Biliyoruz ama bunu hepimizin konuşması mümkün olmuyor.
Şu sıra ABD’de “Kule fetişisti-faşisti” Trump “İslamcı teröre karşı Müslümanlara kapıları kapatalım” diye bas bas bağırırken, misal, “şiddetli filmler”in yönetmeniTarantino da “Polis şiddetiyle öldürülmüş insanlar, özellikle siyahlar” üstüne bağıra bağıra konuşuyor.
Neymiş, demek ki ABD’de de “polis öldürüyor”muş!
Bizim devletin, iktidarların, muktedirlerin en sevdiği şey budur:
“Orada da var!”
Sanki “oralardaki” her hukuk her guguk sende de var!

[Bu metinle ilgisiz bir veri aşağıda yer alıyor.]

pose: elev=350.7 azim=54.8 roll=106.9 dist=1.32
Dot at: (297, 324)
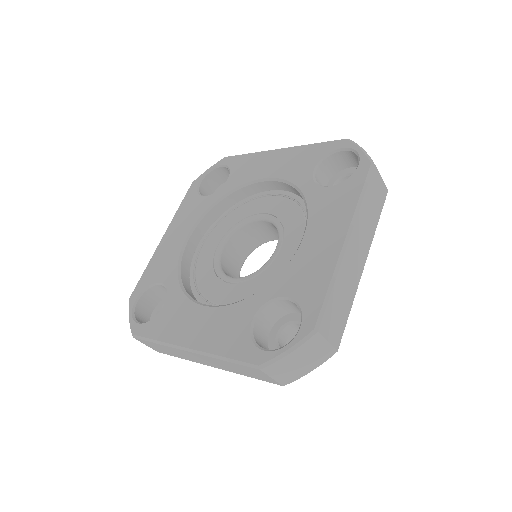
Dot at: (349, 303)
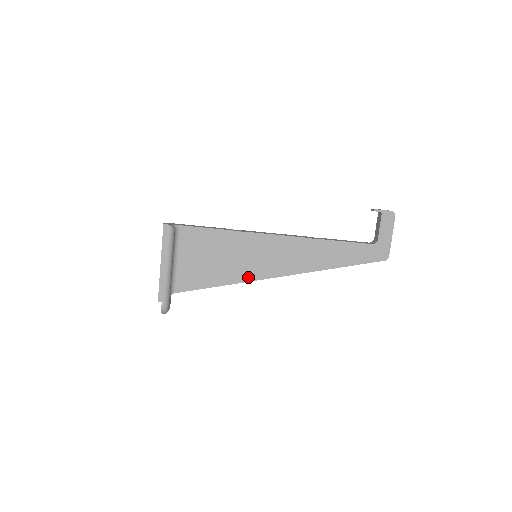
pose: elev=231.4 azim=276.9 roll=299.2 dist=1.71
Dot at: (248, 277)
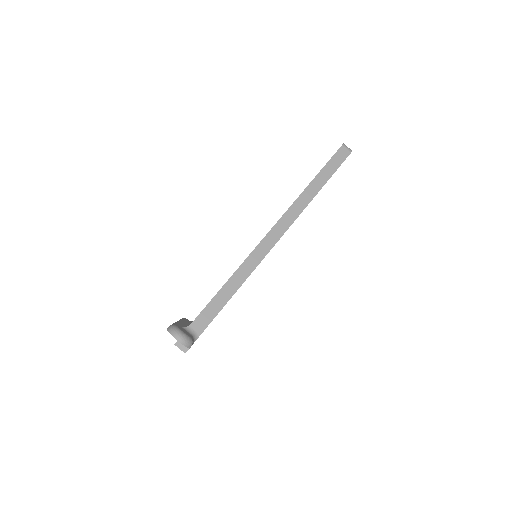
Dot at: occluded
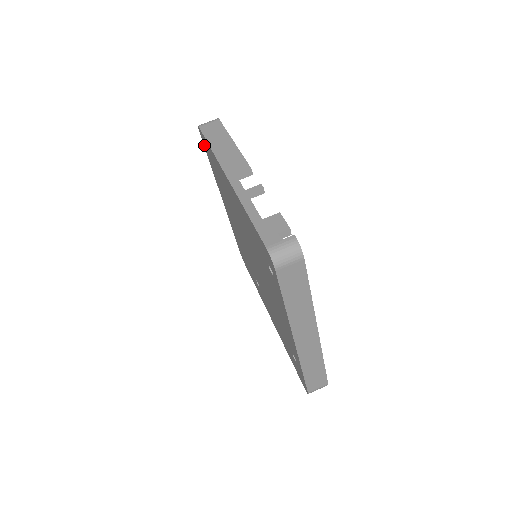
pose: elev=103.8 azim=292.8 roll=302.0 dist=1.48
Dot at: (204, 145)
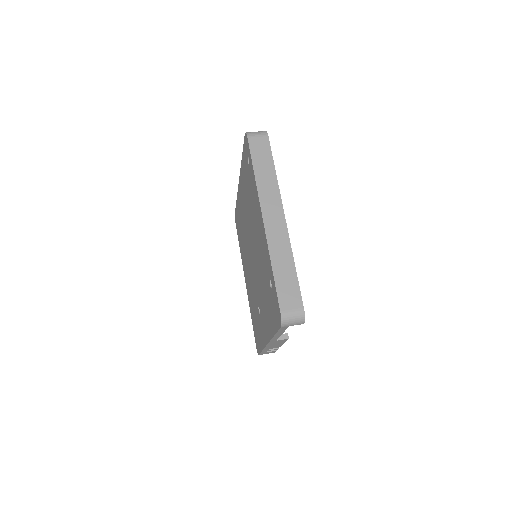
Dot at: (237, 230)
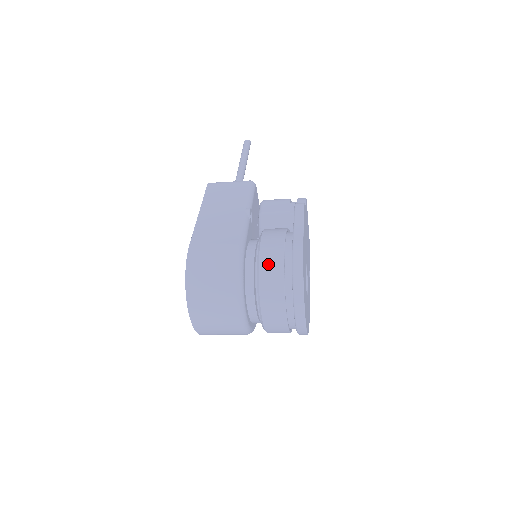
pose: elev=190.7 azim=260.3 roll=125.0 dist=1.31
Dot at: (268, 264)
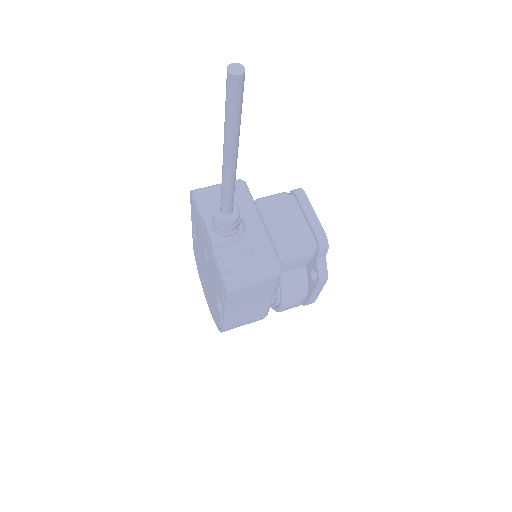
Dot at: occluded
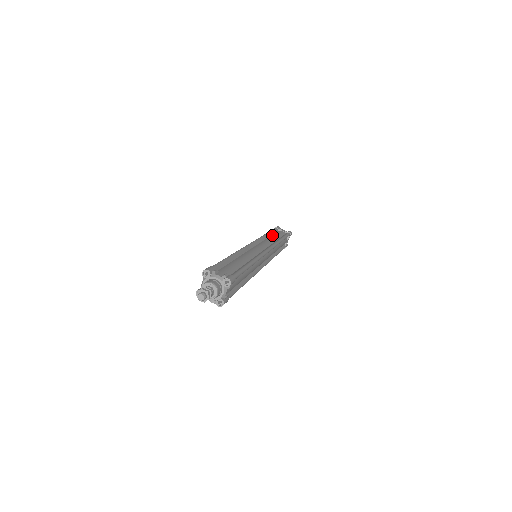
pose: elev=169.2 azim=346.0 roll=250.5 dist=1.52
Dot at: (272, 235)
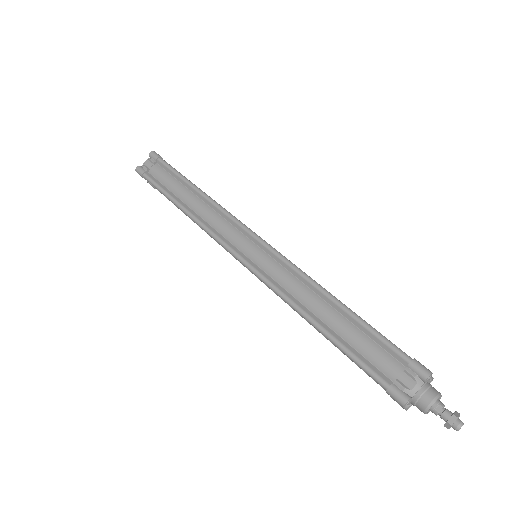
Dot at: (180, 198)
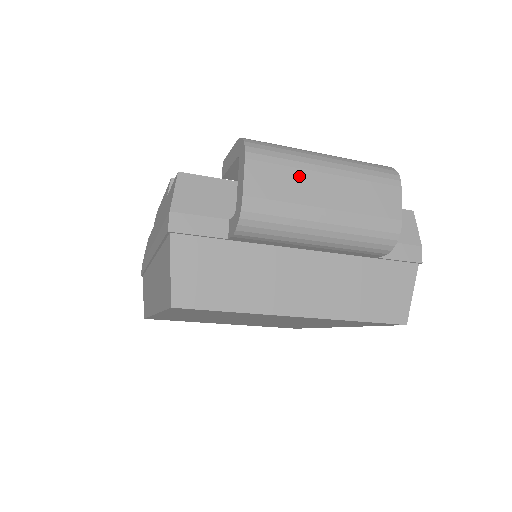
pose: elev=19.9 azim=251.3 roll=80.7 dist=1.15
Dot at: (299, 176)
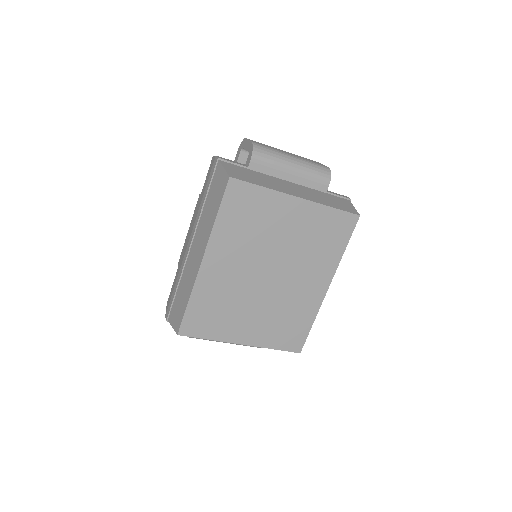
Dot at: (273, 147)
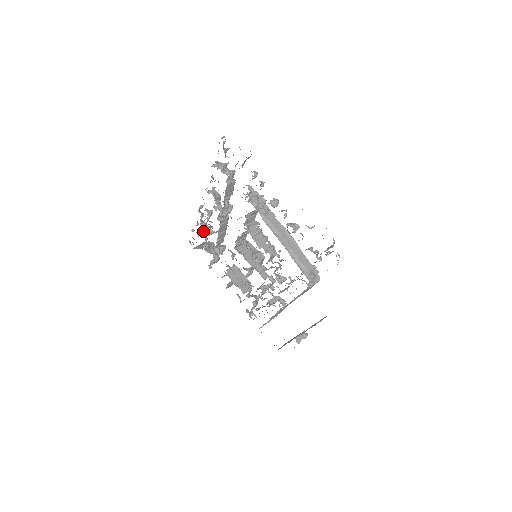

Tabii orada da şurada da var, ama bizim sorunuz önce kendimiz; işte bizde de var.
***
Nasıl ABD’deki “devlet şiddeti”nin arkasında hemen “ırkçılığa meyilli, ırkçılıktan meyilli” bir polis-devlet şiddeti görebiliyorsak…
Bizde nasıl yaklaşacağız?
Hep kazayla mı, hep arızayla mı; yoksa “doğuştan polis” değil, herkes gibi çocuk, genç olanların ciddi bir kısmına nüfuz etmiş “etnik-mezhepsel nefretler”le mi?